* **Provided entries**
-------
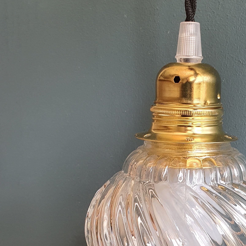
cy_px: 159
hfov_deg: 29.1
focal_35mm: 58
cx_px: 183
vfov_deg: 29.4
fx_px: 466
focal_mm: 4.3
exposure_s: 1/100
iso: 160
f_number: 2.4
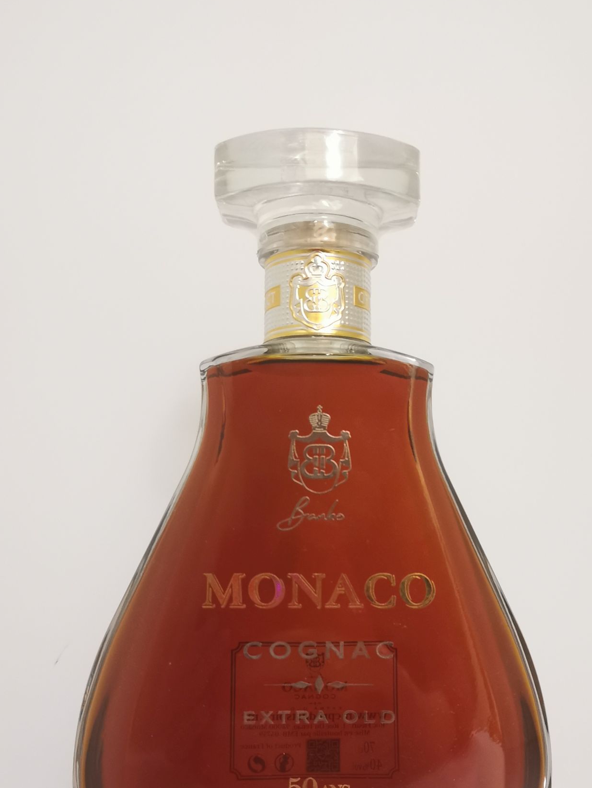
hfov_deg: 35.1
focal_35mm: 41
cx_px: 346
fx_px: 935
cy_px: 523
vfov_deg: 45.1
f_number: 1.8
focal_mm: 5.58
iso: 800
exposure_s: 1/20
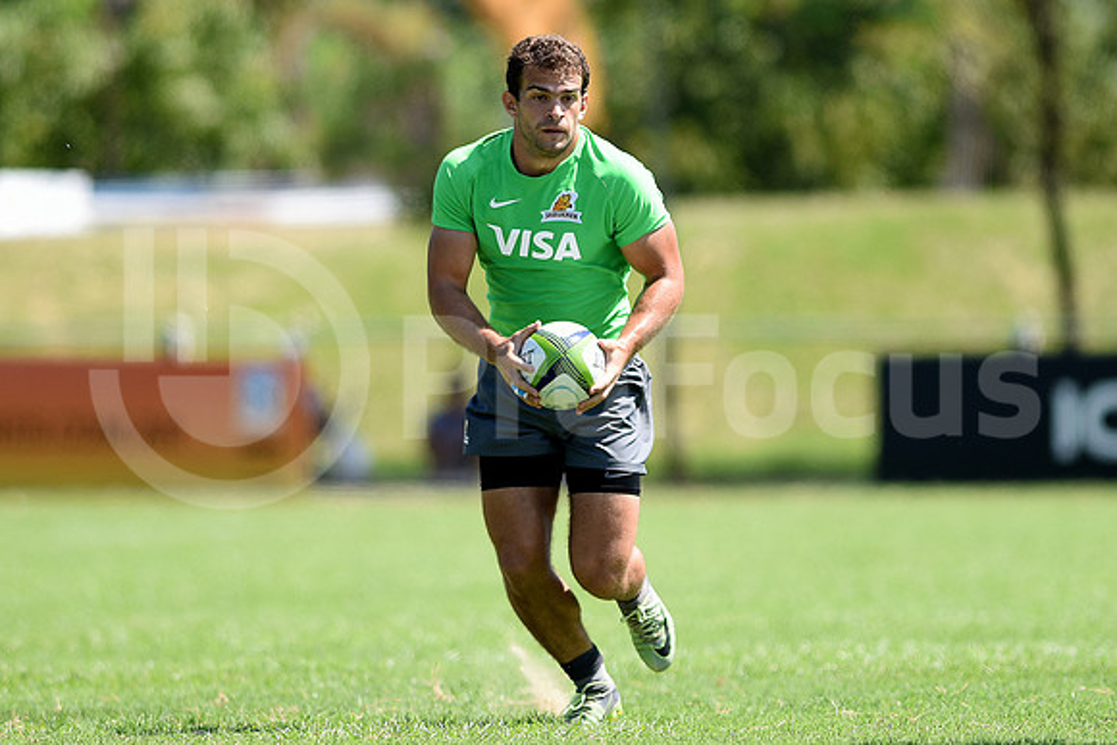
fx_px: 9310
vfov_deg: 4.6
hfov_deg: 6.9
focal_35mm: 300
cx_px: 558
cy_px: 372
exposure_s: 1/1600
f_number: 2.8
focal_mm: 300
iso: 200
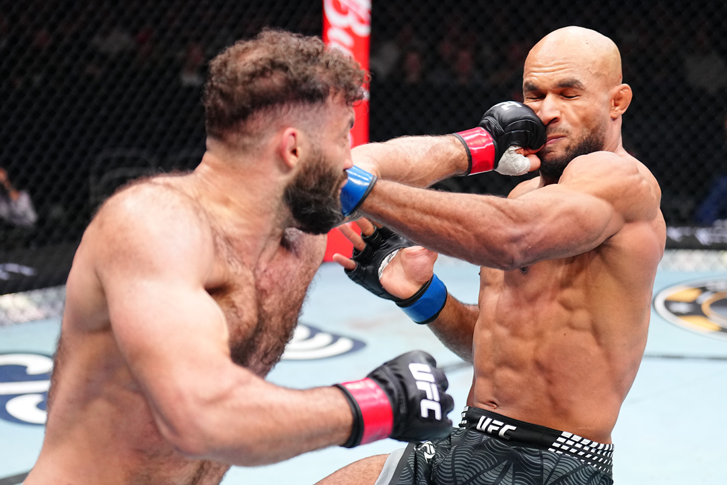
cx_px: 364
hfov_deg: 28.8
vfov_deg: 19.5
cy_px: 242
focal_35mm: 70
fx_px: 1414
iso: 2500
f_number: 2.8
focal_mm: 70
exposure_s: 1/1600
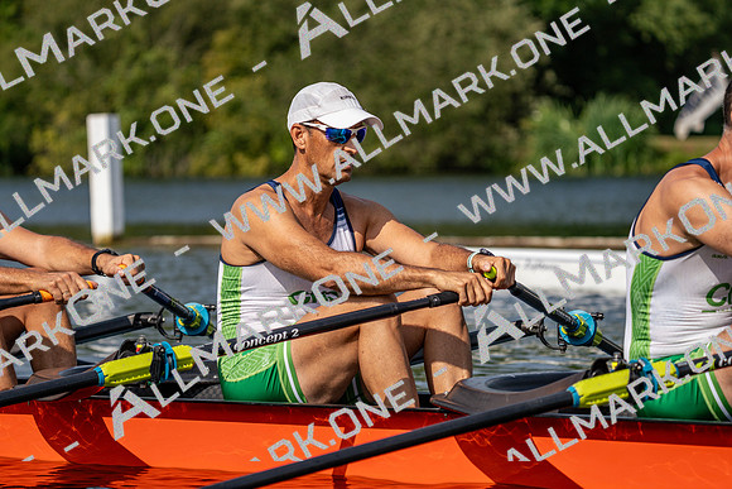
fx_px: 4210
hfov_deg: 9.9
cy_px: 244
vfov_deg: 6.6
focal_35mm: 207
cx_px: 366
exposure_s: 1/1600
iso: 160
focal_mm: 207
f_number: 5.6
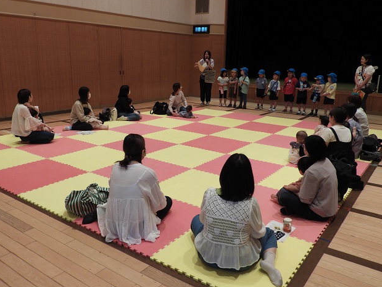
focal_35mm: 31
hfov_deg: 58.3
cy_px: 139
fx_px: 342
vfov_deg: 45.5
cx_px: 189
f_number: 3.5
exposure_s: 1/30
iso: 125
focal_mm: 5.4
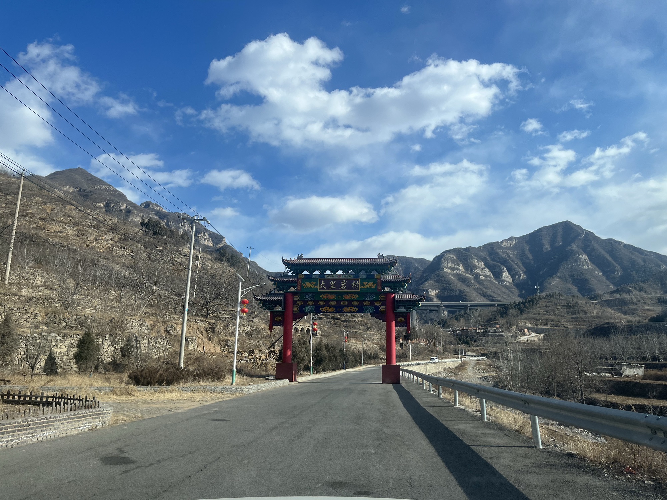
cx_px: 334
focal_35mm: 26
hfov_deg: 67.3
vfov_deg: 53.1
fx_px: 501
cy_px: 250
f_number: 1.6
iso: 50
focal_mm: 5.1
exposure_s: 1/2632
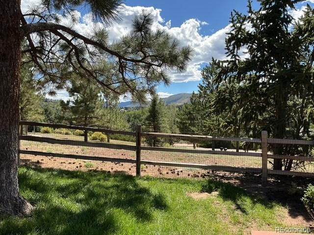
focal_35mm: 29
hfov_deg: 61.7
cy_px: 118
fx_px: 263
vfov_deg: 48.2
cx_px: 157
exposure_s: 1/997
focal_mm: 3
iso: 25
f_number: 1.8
-------
* **Task goal**
Verbatim repetition of the entries is required, excluding any pictures.

* **Answer to this exercise**
cy_px: 159
hfov_deg: 29.1
focal_35mm: 58
cx_px: 183
vfov_deg: 29.4
fx_px: 466
focal_mm: 4.3
exposure_s: 1/100
iso: 160
f_number: 2.4
hfov_deg: 35.1
focal_35mm: 41
cx_px: 346
fx_px: 935
cy_px: 523
vfov_deg: 45.1
f_number: 1.8
focal_mm: 5.58
iso: 800
exposure_s: 1/20
fx_px: 9310
vfov_deg: 4.6
hfov_deg: 6.9
focal_35mm: 300
cx_px: 558
cy_px: 372
exposure_s: 1/1600
f_number: 2.8
focal_mm: 300
iso: 200
cx_px: 364
hfov_deg: 28.8
vfov_deg: 19.5
cy_px: 242
focal_35mm: 70
fx_px: 1414
iso: 2500
f_number: 2.8
focal_mm: 70
exposure_s: 1/1600
fx_px: 4210
hfov_deg: 9.9
cy_px: 244
vfov_deg: 6.6
focal_35mm: 207
cx_px: 366
exposure_s: 1/1600
iso: 160
focal_mm: 207
f_number: 5.6
focal_35mm: 31
hfov_deg: 58.3
cy_px: 139
fx_px: 342
vfov_deg: 45.5
cx_px: 189
f_number: 3.5
exposure_s: 1/30
iso: 125
focal_mm: 5.4
cx_px: 334
focal_35mm: 26
hfov_deg: 67.3
vfov_deg: 53.1
fx_px: 501
cy_px: 250
f_number: 1.6
iso: 50
focal_mm: 5.1
exposure_s: 1/2632
focal_35mm: 29
hfov_deg: 61.7
cy_px: 118
fx_px: 263
vfov_deg: 48.2
cx_px: 157
exposure_s: 1/997
focal_mm: 3
iso: 25
f_number: 1.8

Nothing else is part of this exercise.